- Instructions for the task
Restate all of the records below exactly. Do not carry over any image.

(Materials provided)

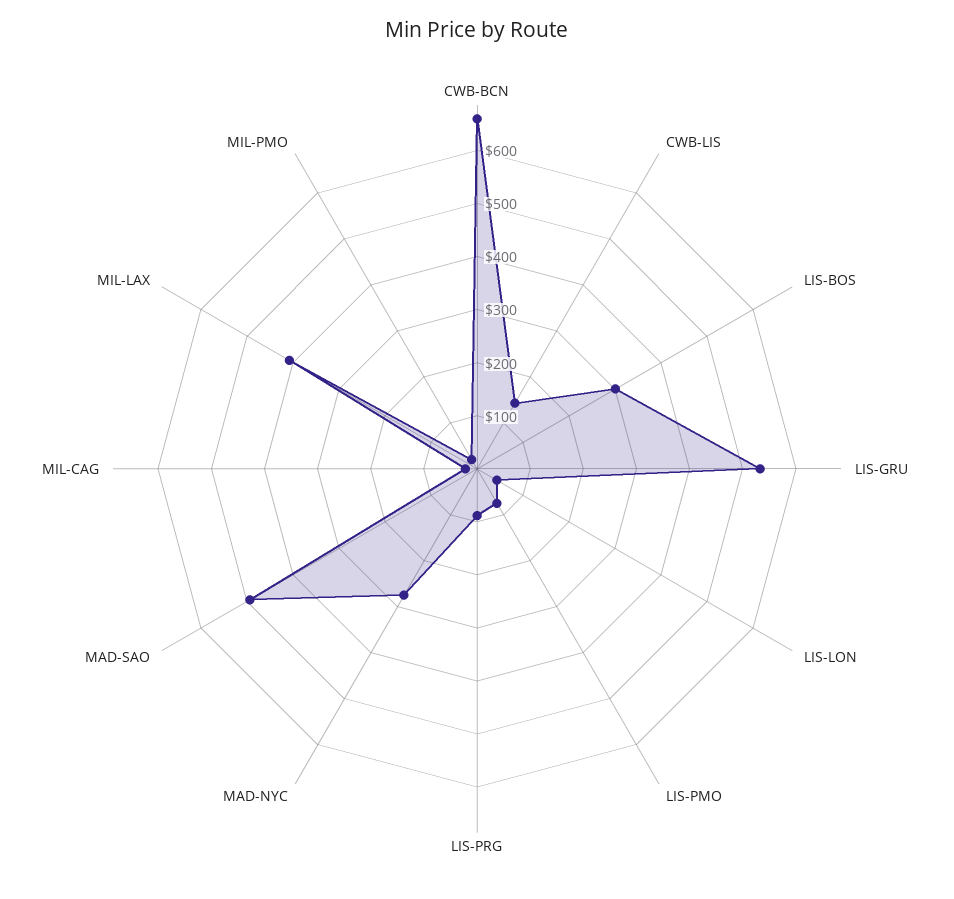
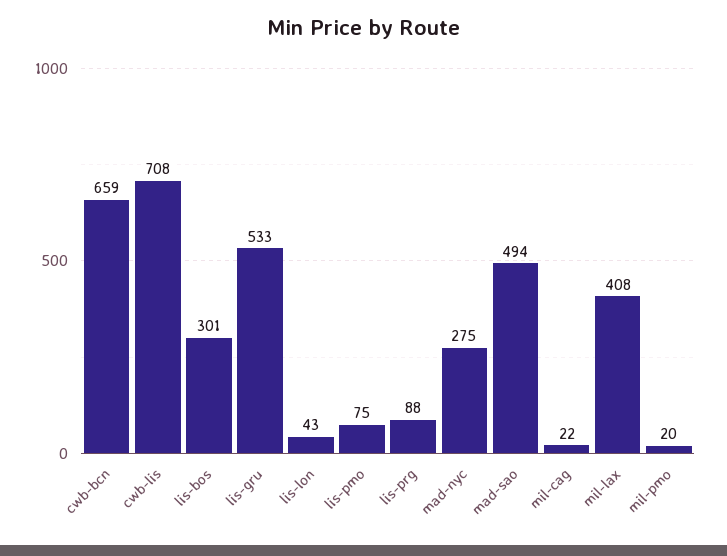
  {
    "CWB-BCN": 659,
-   "CWB-LIS": 140,
+   "CWB-LIS": 708,
    "LIS-BOS": 301,
    "LIS-GRU": 533,
    "LIS-LON": 43,
    "LIS-PMO": 75,
    "LIS-PRG": 88,
    "MAD-NYC": 275,
    "MAD-SAO": 494,
    "MIL-CAG": 22,
    "MIL-LAX": 408,
    "MIL-PMO": 20
  }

(End Materials provided)

- Solution for this task
  {
    "CWB-BCN": 659,
-   "CWB-LIS": 140,
+   "CWB-LIS": 708,
    "LIS-BOS": 301,
    "LIS-GRU": 533,
    "LIS-LON": 43,
    "LIS-PMO": 75,
    "LIS-PRG": 88,
    "MAD-NYC": 275,
    "MAD-SAO": 494,
    "MIL-CAG": 22,
    "MIL-LAX": 408,
    "MIL-PMO": 20
  }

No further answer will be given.